Leo finally sat and turned to him. “Tell me who finally agreed to go.”
He was not cooperating with Travis’ agenda this morning, and Travis had to remove a sheet of paper from the bottom of the stack. “You, me, Rose Hayward from the PR department, Henry Farrah, your stepson and his wife—”
“He’s not my stepson. He is an idiot. I give him a job and he won’t take direction. Half the time he leaves at noon. He thinks no one notices. If it weren’t for my promise to his late mother, he’d be on the street with his paltry trust fund.”
Leo had managed three wives and probably myriad lovers. The drill, however, meant Travis feigned ignorance of any and all, true or false—Reilly’s daughter, Margaret Griswold, who had died and left Leo a widower and with the responsibility for a putative stepson and Lucille. They were all anyone dared acknowledge.

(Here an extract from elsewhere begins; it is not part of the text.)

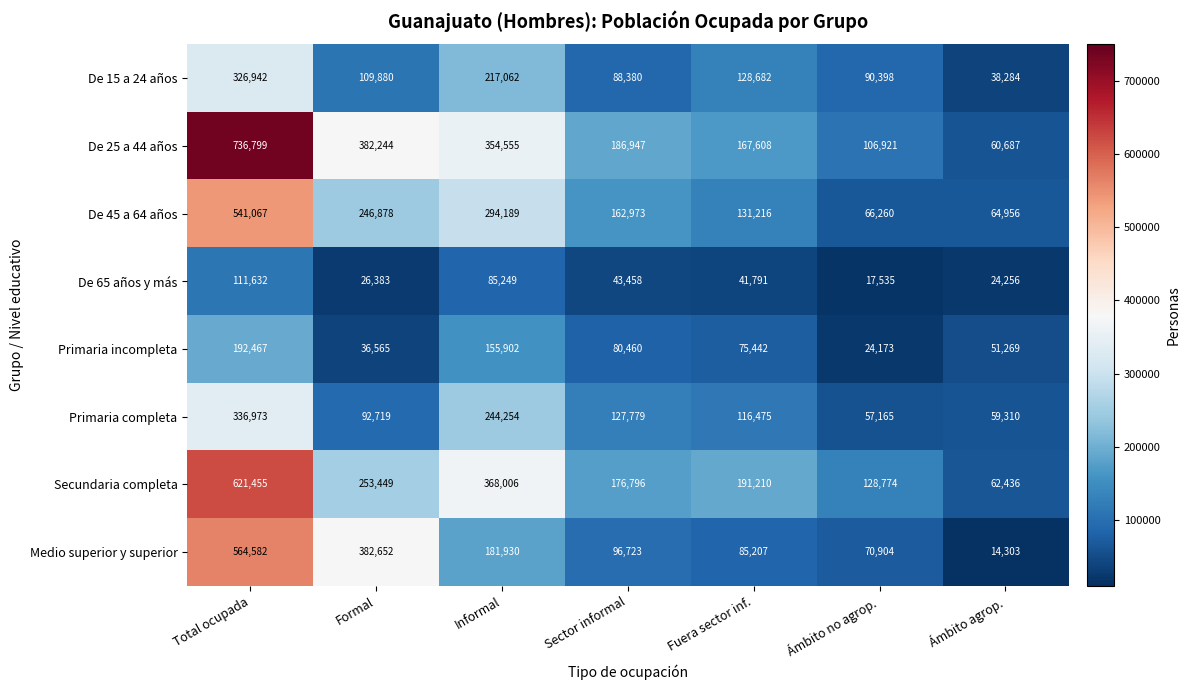

What is the difference between the highest and lowest values at Formal?

356269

Travis wondered sometimes about Leo Painter and what about him so intimidated his employees. But then, he guessed he already knew.
He completed the list, which included core staffers from the engineering and research department. The party had to be kept to twelve to match the company’s Gulfstream V seating configuration.
Leo turned toward the window again. “You’re going to have to drop one of the engineers. I need a place for a man named Greshenko, Yuri Greshenko.” Travis lifted an eyebrow. “He’s…ah, let’s just say he’s a consultant. I contracted for his services last week.” Travis lifted the other eyebrow. Leo spun around and gestured dismissively. “I didn’t tell you about him sooner because a certain amount of, shall we say, discretion is required here.”
Travis didn’t like this. Whenever Leo said he needed discretion, things usually moved into areas that ultimately required the combined skills of the company’s legal department and possibly another handful of private operatives to straighten out.